Ideally, the table that is properly weighted so that more adventurer friendly alignments would show up more often than the less friendly ones. However since this is a un-definitive list, it's more meant to give you a gist of what the the alignments entails. The Boons table is meant to bring up examples rather than explicit bonuses, it's also the thing that is going to need the most playtesting, telling people to "adjust for taste" is a bit of a cope out. Even with the OSR's DIY mentality a system should have knobs to adjust and details to ignore.

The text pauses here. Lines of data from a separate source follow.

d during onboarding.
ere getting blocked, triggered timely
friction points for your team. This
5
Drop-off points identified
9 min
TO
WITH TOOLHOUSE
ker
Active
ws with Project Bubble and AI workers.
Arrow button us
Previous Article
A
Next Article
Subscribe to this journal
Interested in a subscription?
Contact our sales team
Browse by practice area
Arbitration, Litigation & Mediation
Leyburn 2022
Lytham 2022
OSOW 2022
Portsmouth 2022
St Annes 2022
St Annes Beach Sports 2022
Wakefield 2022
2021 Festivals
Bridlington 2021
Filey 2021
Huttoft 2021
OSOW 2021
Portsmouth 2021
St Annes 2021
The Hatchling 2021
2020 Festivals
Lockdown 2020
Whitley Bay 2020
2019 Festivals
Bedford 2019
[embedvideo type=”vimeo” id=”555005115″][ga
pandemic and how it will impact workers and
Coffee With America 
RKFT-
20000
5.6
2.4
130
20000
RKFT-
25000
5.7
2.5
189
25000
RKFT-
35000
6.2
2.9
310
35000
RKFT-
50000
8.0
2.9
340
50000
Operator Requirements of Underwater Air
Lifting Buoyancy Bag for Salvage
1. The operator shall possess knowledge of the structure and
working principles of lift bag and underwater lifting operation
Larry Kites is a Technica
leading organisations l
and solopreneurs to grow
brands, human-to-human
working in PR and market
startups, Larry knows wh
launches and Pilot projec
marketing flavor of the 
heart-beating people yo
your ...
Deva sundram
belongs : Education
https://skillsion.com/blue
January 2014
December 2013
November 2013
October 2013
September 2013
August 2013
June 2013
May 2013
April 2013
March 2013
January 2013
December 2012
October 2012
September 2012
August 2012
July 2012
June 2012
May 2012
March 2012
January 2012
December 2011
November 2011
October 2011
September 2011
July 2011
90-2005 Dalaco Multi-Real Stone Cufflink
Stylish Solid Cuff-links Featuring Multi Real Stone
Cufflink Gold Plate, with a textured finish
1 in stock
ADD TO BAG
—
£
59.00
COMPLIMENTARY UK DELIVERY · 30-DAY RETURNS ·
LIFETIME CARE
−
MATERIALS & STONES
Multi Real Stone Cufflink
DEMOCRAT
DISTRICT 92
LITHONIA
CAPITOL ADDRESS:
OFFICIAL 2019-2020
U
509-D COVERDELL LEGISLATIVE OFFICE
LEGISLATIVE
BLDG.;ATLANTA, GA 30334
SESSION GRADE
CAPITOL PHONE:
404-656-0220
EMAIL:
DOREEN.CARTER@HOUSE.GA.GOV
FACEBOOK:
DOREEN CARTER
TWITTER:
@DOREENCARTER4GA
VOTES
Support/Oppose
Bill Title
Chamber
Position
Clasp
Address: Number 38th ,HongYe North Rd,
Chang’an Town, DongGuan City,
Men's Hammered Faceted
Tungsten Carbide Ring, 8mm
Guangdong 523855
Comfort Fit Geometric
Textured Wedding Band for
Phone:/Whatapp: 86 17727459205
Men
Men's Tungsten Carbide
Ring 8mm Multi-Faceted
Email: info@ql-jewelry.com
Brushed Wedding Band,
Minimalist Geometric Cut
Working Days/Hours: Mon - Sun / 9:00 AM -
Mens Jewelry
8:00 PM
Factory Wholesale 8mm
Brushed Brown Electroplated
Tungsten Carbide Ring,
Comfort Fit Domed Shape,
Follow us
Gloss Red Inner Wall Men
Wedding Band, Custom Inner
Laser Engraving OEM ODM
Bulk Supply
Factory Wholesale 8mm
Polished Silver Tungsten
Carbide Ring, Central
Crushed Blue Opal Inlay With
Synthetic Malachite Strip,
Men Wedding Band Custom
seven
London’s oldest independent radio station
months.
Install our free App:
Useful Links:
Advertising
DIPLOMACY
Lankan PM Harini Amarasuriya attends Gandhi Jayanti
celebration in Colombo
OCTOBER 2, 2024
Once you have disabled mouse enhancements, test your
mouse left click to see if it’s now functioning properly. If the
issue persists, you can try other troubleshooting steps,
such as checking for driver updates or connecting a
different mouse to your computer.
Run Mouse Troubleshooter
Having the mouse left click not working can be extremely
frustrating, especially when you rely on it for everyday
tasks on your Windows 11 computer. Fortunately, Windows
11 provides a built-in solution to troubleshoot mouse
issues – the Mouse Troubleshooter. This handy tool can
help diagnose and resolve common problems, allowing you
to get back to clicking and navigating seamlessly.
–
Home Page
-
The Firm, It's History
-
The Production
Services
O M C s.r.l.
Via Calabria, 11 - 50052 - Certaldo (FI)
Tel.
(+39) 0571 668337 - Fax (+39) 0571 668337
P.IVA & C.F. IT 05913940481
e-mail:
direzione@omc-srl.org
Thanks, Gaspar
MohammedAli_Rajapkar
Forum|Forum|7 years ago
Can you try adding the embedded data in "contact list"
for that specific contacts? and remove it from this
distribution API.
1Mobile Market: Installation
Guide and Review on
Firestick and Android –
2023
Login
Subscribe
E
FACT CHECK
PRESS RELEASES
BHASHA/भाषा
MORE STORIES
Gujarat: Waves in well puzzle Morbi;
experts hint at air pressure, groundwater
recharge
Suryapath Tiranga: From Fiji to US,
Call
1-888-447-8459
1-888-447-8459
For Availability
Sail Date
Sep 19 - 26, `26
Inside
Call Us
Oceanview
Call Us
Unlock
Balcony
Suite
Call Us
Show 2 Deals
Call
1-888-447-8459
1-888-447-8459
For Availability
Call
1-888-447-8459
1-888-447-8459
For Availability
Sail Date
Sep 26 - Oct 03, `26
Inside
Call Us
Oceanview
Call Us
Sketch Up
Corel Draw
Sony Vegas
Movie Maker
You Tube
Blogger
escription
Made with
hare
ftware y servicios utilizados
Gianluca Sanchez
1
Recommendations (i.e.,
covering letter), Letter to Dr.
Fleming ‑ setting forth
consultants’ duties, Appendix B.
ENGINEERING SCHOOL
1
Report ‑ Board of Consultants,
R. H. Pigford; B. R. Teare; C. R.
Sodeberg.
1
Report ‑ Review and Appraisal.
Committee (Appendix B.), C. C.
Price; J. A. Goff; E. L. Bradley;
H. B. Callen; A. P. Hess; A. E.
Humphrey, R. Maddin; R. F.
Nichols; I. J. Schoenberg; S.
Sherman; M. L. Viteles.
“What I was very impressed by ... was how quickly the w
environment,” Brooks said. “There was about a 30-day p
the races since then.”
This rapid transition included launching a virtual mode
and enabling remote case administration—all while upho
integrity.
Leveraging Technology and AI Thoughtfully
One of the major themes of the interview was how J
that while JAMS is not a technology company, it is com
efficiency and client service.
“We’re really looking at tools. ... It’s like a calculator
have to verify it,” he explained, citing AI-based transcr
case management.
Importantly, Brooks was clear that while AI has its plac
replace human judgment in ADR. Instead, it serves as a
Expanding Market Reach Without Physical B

World Building Implications:

  • Rather than a setting with a grand cosmic war, it leads to a complicated and messy world with various forces and people that care about their own personal problems and bump heads through that.
  • Aside from violence, the dead can be laid to rest by figuring out who they were as a person and by honoring them correctly.
    • Shamans, exorcists and so forth do this professionally.
  • Funeral rites are made important in a way that is obvious to players.
    • There is knobs and options in what they do that can be messed with, space for both hijinks and discovery.
  • Knowing things about someone's personality can give you insight in how to mess with them magically or how you don't want to mess with them.
  • Beings of the same alignment have come into conflict and that can be exploited by third parties.
  • The line between the mundane and the supernatural is more of a gradient that a solid line.
    • Does a mother tear someone to pieces in defense of her children because of a sudden burst of adrenaline or due by mystically evoking that it's her Family? Does this matter, is there actually a difference between the two.
    • Is that guy just very good at acting or is he's performance taping into something divine.
    • Magic is less of it's own force, but more what happens at the extremes of other forces.
      • That guy isn't lighting a fire without any implements because he's manipulating the aether, but because Fire likes him a lot.
      • There isn't a correct Unifed Theory of Magic, same way there isn't a Unifed Theory of Science.
      • Spells have alignments, that's why they can manipulate the world.
  • Friendship power is a thing.
  • Some great monsters are the direct decedents of great forces, and killing them will is tricky because of it.
  • The nature of these forces, whether they are beings, mediums we exist in, both, neither so forth, is the great topic of theological debate in the world.

Design Notes:
Like my last post this is more of synthesis of various tropes and ideas rather than anything new. It also associates these common tropes with each other in a way that would not be obvious otherwise. As a game mechanic it leans the game closer to storygame, by giving more focus to the internal lives of the characters. It also establishes relationships between various npcs and monsters that can be interacted with in interesting ways, so it doesn't stray to far from OSR design. Plus, it adds a fun element of character identity. There are a lot of questions about how this would work. How many alignments does a person get? Is it really necessary to have both Law and Chaos if you can have an antagonistic to either of them? Should alignments be more organised? Are some of these a bit too redundant? Is this system to convoluted to explain to people at the table when everyone is sitting around and making their characters?